→ SET TASK
Copy word for word the section of the maple grain thread starting with "# Trying to" and going on through "am having difficulty.".

→ SOURCE PASSAGE
# Trying to pop the grain on Maple



## L1011 (Feb 18, 2013)

Hi all... newbie here. This is my first attempt at trying to finish a piece of maple and am having difficulty. 

I'm trying to recreate this look from Mark Spagnuolo's Wood Whisperer page (http://www.thewoodwhisperer.com/videos/pop-goes-the-maple/) for a cribbage board I'm trying to make as a Father's Day gift. 

I bought the exact ingredients used in that video (Vintage Maple Transtint Dye, Zinsser Bullseye Sealcoat, and Seal-A-Cell) and mixed the Shellac and Dye together, applied it to my Maple board, and let it dry for an hour. 

Here's where I'm having trouble. I went to sand the board using 220-grit as shown in the video, and now my board looks awful. 

Here's a pic after sanding: 








It looks terrible. My question is, how much sanding am I supposed to do? The WW says to sand "pretty aggressively" so I did. As you can see, it looks awful. 

I don't have a planer to cut off of the finish and start over... Any advice on what to do next? Scrap it and buy a new board? How can I avoid a repeat of this next time? My grain did not "pop" hardly at all :thumbdown:

As an experiment, I tried applying the same stuff to an Oak piece of scrap and I only lightly sanded it (barely at all). 

Here's what it looks like: 







At least I can see the grain popping in the Oak scrap. I think if I were to apply the Seal-A-Cell (oil finish) now to the Maple piece, it would look hideous. I'm a bit frustrated. Granted, The WW is an expert, but this didn't look too difficult, yet I'm stinking at it big time.


----------



## Tony B (Jul 30, 2008)

The color is mostly in the finish and some penetrated into the wood.
Sand the surface down with 220 until you are back to bare wood and start all over. 
I am not familiar with those products so I cant help there. I will say this though. I usually don't sand until after the 2nd coat and even then - no more that 2 light passes. Normally 1 pass is enough.

Keep in mind that any finish mixed with any dye or stain will not be totally clear. Like looking through milky water. 
I would apply the dye to the wood first and then clear coat. 

I know that the dye does not have the same suspended particles as a stain but the dye will still mute the finish. It probably shouldn't, but it does. Generally mixing a finish with a dye or stain is referred to as a toner.


----------



## Dave Paine (May 30, 2012)

I have used Transtint dye mixed with shellac and have been happy with the result.

Do you have a piece of quilted maple, or am I seeing planer marks from the factory planing?

The seal-a-coat is a dewaxed shellac, so that any finish can be applied on top.

I am with Tony B. Sand back to bare wood is the only way to try and correct.

Different experts have different processes. Charles Neil says to only sand to 150-180 grit. Don't you love the consistent of the experts - NOT!

https://www.youtube.com/watch?v=IWCptCxNx4I

If all else fails, send me the board and I will run through my drum sander and get this back to bare wood. I can even apply the stain for you if you include the Transtint dye. I have the seal-a-coat.


----------



## L1011 (Feb 18, 2013)

I actually don't know what Quilted Maple is.  The board was from Lowe's and it looked pretty nice so I thought it would be a good candidate for popping the grain. I'm going to sand it bare and try again but with much less sanding after applying the Shellac this time. The marks that occurred were a result of me sanding after applying the Shellac. I'm thinking I may not have given it enough time to dry as there was some smearing that occurred when I sanded. Thank you for the offer to plane it for me!

→ EXCERPTED RECORDS
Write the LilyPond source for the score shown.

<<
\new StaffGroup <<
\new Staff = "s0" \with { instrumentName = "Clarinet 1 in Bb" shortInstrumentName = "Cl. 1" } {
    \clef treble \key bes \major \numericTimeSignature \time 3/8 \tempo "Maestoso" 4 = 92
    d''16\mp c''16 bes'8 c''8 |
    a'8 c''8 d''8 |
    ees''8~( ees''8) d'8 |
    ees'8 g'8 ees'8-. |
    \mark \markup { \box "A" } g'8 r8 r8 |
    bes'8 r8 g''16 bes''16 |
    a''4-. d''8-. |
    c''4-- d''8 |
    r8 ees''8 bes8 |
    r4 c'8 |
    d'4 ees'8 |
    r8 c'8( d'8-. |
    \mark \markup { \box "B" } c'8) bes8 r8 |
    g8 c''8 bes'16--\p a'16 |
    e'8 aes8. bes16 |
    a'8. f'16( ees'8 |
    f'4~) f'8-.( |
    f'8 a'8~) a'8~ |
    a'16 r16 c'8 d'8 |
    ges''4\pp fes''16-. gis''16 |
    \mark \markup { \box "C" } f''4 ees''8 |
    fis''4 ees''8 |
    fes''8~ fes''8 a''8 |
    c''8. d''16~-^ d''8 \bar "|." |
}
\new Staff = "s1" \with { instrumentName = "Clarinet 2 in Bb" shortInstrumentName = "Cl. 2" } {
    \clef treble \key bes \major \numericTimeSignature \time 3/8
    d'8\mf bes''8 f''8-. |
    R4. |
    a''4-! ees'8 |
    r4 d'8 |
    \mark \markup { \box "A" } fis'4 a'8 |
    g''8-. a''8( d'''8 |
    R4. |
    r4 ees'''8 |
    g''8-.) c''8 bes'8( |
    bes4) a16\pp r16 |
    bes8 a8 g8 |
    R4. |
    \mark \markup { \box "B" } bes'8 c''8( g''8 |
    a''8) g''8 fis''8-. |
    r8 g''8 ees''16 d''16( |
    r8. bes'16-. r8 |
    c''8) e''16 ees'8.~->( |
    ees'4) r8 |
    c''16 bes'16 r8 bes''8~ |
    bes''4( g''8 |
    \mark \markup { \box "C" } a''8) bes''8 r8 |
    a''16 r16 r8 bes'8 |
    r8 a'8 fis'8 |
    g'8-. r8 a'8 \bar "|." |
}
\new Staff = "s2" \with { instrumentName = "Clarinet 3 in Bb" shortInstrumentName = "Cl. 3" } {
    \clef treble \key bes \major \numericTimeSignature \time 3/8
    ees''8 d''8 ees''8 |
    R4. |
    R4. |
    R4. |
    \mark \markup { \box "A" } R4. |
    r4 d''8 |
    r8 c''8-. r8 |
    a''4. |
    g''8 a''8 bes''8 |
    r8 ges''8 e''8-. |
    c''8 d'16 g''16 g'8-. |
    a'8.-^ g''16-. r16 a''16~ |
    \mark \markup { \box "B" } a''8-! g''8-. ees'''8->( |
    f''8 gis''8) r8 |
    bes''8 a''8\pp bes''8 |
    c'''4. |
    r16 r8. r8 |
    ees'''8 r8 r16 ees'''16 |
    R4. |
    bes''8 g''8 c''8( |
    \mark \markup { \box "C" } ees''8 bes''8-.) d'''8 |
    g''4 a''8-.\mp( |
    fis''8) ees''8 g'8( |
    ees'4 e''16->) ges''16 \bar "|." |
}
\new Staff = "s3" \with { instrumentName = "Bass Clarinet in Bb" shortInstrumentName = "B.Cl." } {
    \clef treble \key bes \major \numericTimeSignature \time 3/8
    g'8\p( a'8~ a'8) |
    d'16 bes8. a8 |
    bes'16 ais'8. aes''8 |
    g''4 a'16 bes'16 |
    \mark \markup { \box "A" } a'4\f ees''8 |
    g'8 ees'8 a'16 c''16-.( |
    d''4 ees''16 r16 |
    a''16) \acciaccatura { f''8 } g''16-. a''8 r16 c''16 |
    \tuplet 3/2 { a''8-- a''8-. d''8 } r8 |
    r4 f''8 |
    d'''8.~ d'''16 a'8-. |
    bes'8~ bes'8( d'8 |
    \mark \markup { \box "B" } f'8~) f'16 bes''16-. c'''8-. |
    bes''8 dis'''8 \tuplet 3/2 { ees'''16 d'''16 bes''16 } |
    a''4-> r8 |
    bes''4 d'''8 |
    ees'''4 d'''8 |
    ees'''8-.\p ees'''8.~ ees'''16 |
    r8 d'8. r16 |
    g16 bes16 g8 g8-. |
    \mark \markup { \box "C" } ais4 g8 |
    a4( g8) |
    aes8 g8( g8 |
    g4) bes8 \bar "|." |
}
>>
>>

→ FINISHED ANSWER
# Trying to pop the grain on Maple



## L1011 (Feb 18, 2013)

Hi all... newbie here. This is my first attempt at trying to finish a piece of maple and am having difficulty.